Chapter 4) Describes the ruling classes and their muscle. This is largely those with elite education, who concentrate in certain jobs in Banking, Finance, Technology, and the Professional Managerial Elite of the bureaucracy. They have found their muscle in disaffected minorities and malcontents. And also the children of elites who feel they would've joined the civil rights movement if only they born in the correct year, and their resentment at this cuases them to invent new civil rights causes, like the inalieable right of a "woman" with a penis to change in the shower with little girls.
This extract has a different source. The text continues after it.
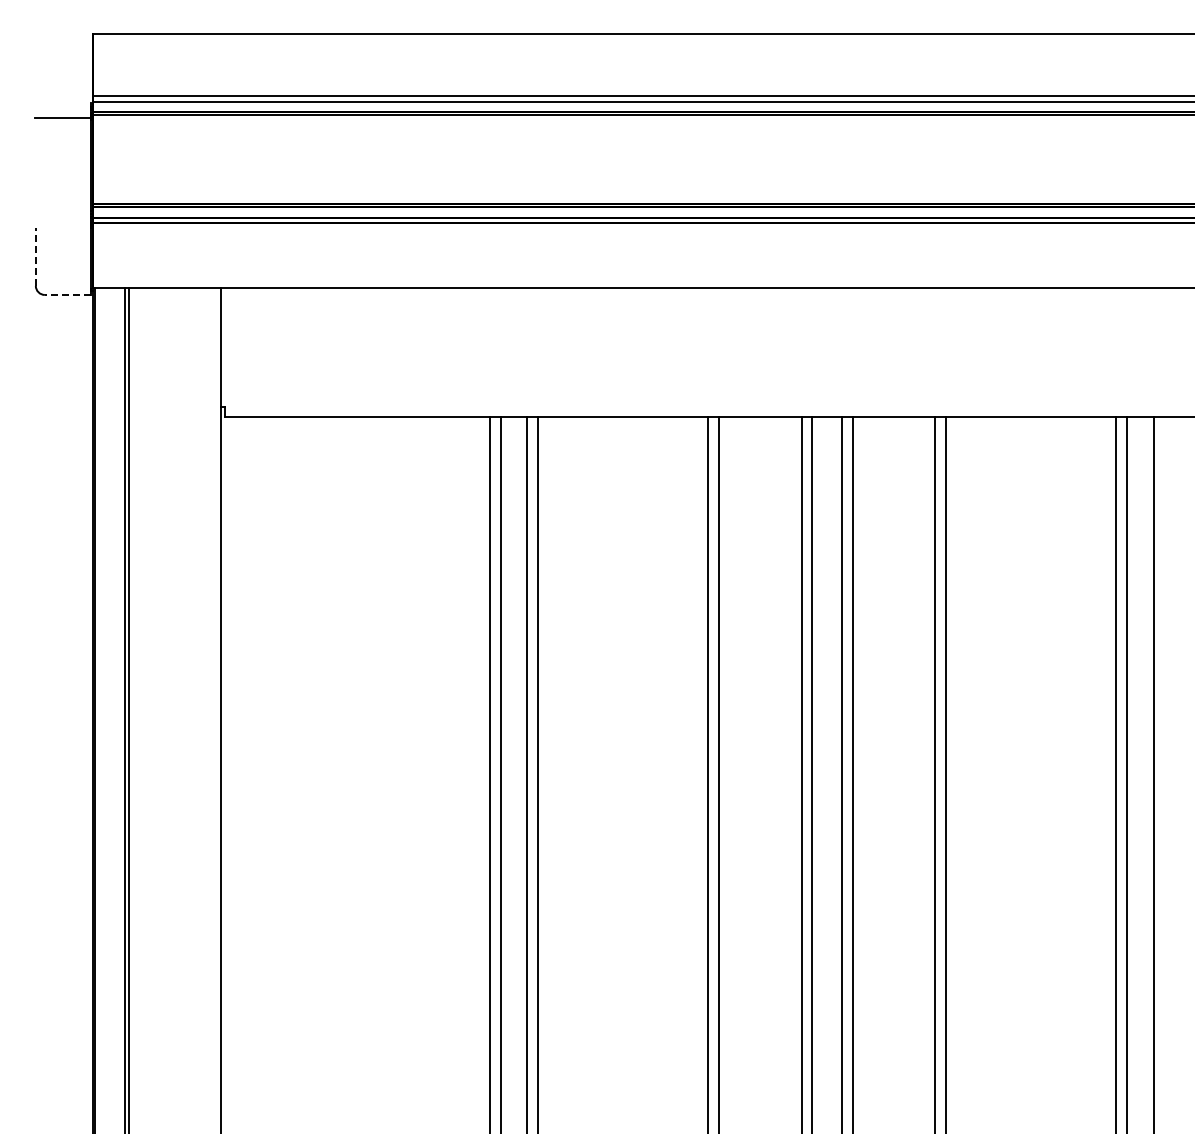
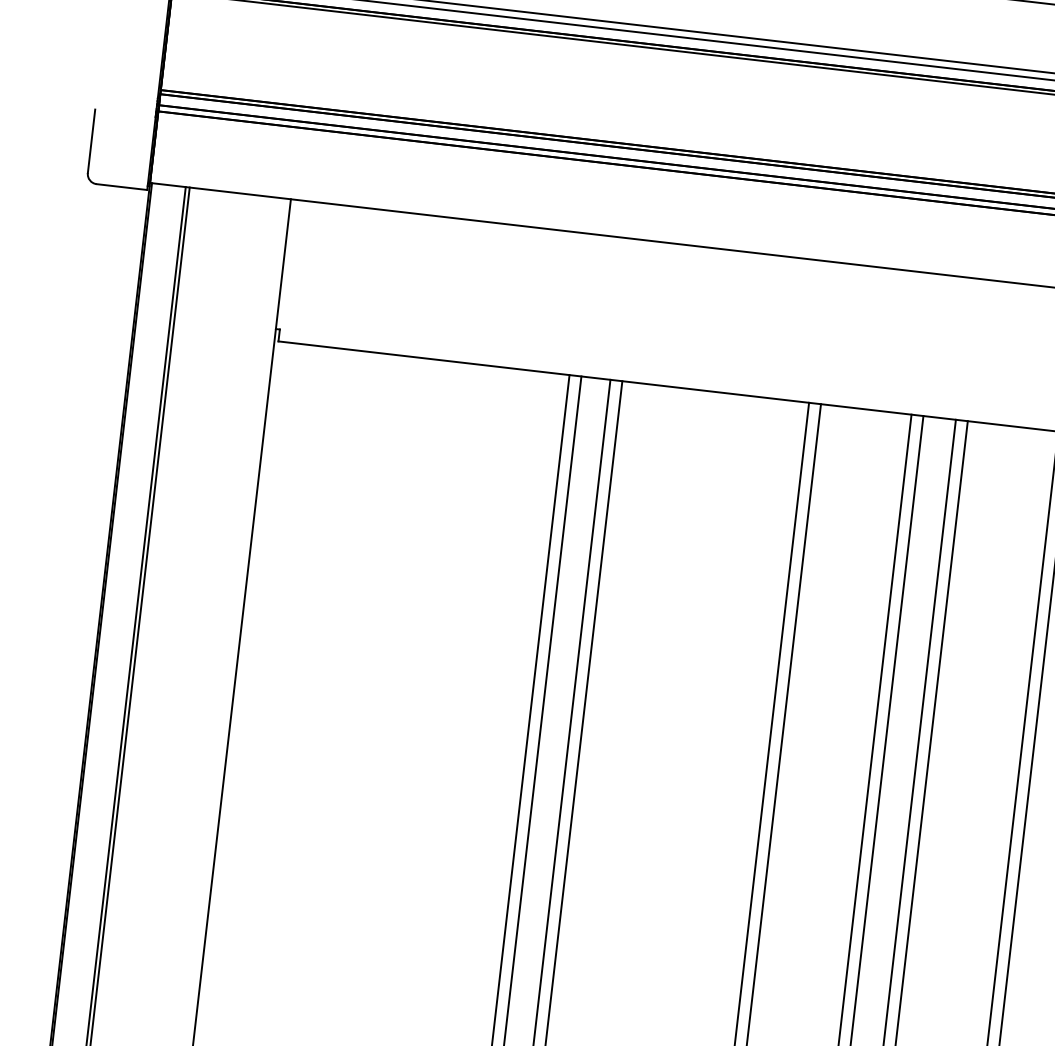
line: (35, 256) -> (91, 140), dashed -> solid
line: (67, 294) -> (121, 186), dashed -> solid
This coalition is fraught, and Anton argues that if at any point members of the coalition begin to view their masters, ie the big neoliberal capitalists as their true enemy and not the "deplorables" it will fracture
Chapter 5) immigration. Anton Argues immigration should be limited. He is highly critical of the romantic myth of the Ellis Island immigration, insisting it was bad for America. He cites American involvement in foreign affairs like the Irish troubles as a result of importing immigrants more loyal to their ethnic culture then the republican ideals of America. He insists there was no mafia in America before Italian immigration. He further argues that a nation if a compact, and it is perfectly legitimate for those already in the compact to refuse new members and this is strictly a political and not a moral question. He argues that if the majority of Americans don't want more immigration, even if the only reason is bigotry, then we dont need to admit more immigrants, which I agree with. He cites numerous left wing writers as openly writing the point of mass immigration was to destroy American sense of community.